The hole was located in the wall that separated two ventricles (or pumping chambers) of the baby’s heart. This condition is known as a ventricular septal defect (VSD).
The UC Davis Health team continued to monitor the fetus’s growth through routine obstetric ultrasounds and monthly fetal echocardiograms (echo), which are ultrasound tests that use sound waves to see the structure and function of the baby’s heart.
After baby Jadyn Burgess was born without complications, she was admitted to the UC Davis Neonatal Intensive Care Unit and received additional testing. The echo after birth confirmed the VSD was extremely large.
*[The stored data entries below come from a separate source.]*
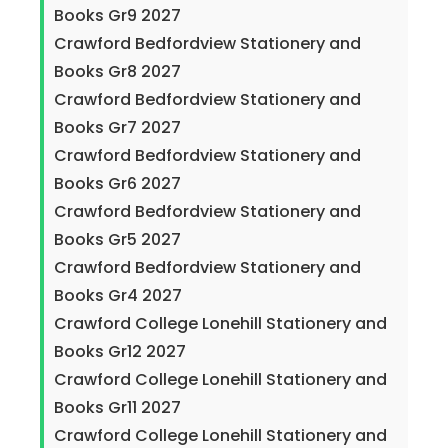
Books Gr9 2027
Crawford Bedfordview Stationery and
Books Gr8 2027
Crawford Bedfordview Stationery and
Books Gr7 2027
Crawford Bedfordview Stationery and
Books Gr6 2027
Crawford Bedfordview Stationery and
Books Gr5 2027
Crawford Bedfordview Stationery and
Books Gr4 2027
Crawford College Lonehill Stationery and
Books Gr12 2027
Crawford College Lonehill Stationery and
Books Gr11 2027
Crawford College Lonehill Stationery and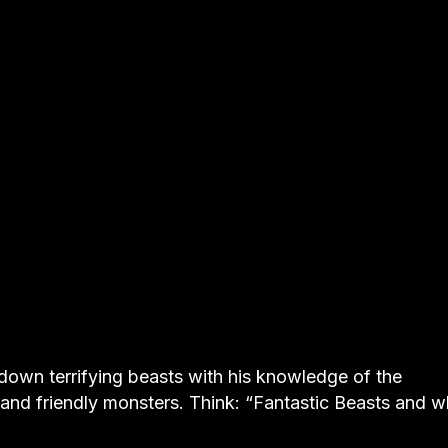
s down terrifying beasts with his knowledge of the
 and friendly monsters. Think: “Fantastic Beasts and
“It meant that a traditional approach to repair would require a large incision on the healthy heart muscle, leaving a significant scar and weakening the heart muscle,” Yeh said.
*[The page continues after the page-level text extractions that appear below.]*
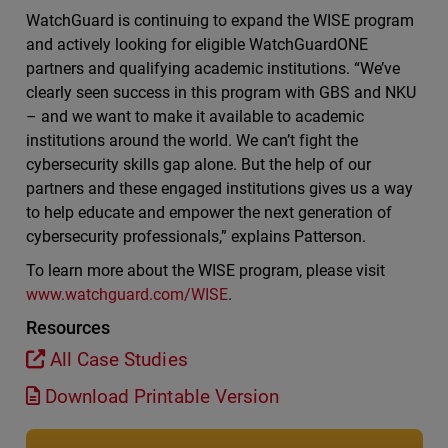
WatchGuard is continuing to expand the WISE program
and actively looking for eligible WatchGuardONE
partners and qualifying academic institutions. “We’ve
clearly seen success in this program with GBS and NKU
– and we want to make it available to academic
institutions around the world. We can’t fight the
cybersecurity skills gap alone. But the help of our
partners and these engaged institutions gives us a way
to help educate and empower the next generation of
cybersecurity professionals,” explains Patterson.
To learn more about the WISE program, please visit
www.watchguard.com/WISE
.
Resources
All Case Studies
Download Printable Version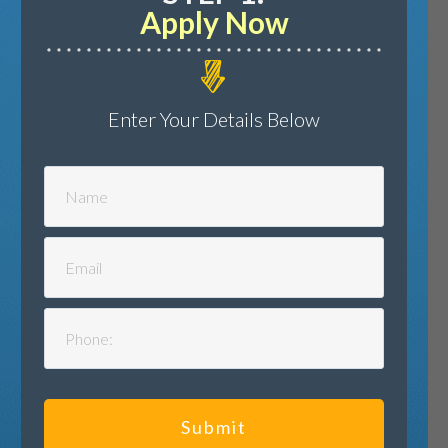
Apply Now
Enter Your Details Below
Submit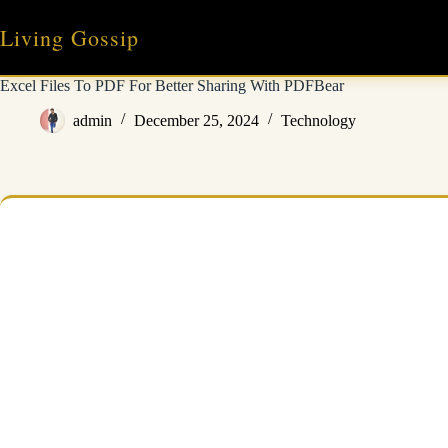
Skip
to
Living Gossip
content
Excel Files To PDF For Better Sharing With PDFBear
admin
December 25, 2024
Technology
There had to be a better and safer way.
A pulmonary artery band provides temporary fix
Within her first week of life, Jadyn had her first surgery. A band was placed around her pulmonary artery to reduce the pressure and excess blood flow into her lungs.
“This surgical procedure allowed Jadyn to grow and develop normally for the first two years of life,” Yeh said. “From there, we planned a hybrid approach, involving surgical and catheter-based procedures.”
For this hybrid approach, the team needed Jadyn to be bigger in size to allow for the safe delivery of a single large VSD closure device. So they waited and monitored her growth.
“I could tell pretty early on that I was in good hands with UC Davis,” Roberts said. “Dr. Yeh really knows that as a parent, you are terrified and don’t know what’s going on. But I really appreciated the expertise and the care of the whole team, who really thought about what the best path would be for Jadyn to ensure she would get better.”
The solution - a hybrid procedure
When Jadyn was 20 months old, it was time.
Pediatric cardiothoracic surgeon Gary Raff surgically removed the pulmonary artery band. Then he made a small incision in the heart muscle to pass a small catheter into the heart and across the VSD. Through the catheter, cardiac interventionist Frank Ing used a plug-like device to close the VSD.
“This case really highlights the collaboration and multidisciplinary approach to our patients,” Ing said. “All of this was performed with ultrasound guidance and required a dedicated and experienced team of UC Davis doctors, nurses and technicians.”
Jadyn is now living like a normal 2 year old, with checkups every six months at the UC Davis Pediatric Heart Center.
“I couldn’t be more grateful to everyone -- the nurses, the NICU team, the heart team,” Roberts said. “Everyone took the best care of our daughter, and that really puts you at ease. It’s always hard as a parent. You have a lot of emotions. It’s comforting knowing there’s a team of people from UC Davis with your child’s best interests at heart.”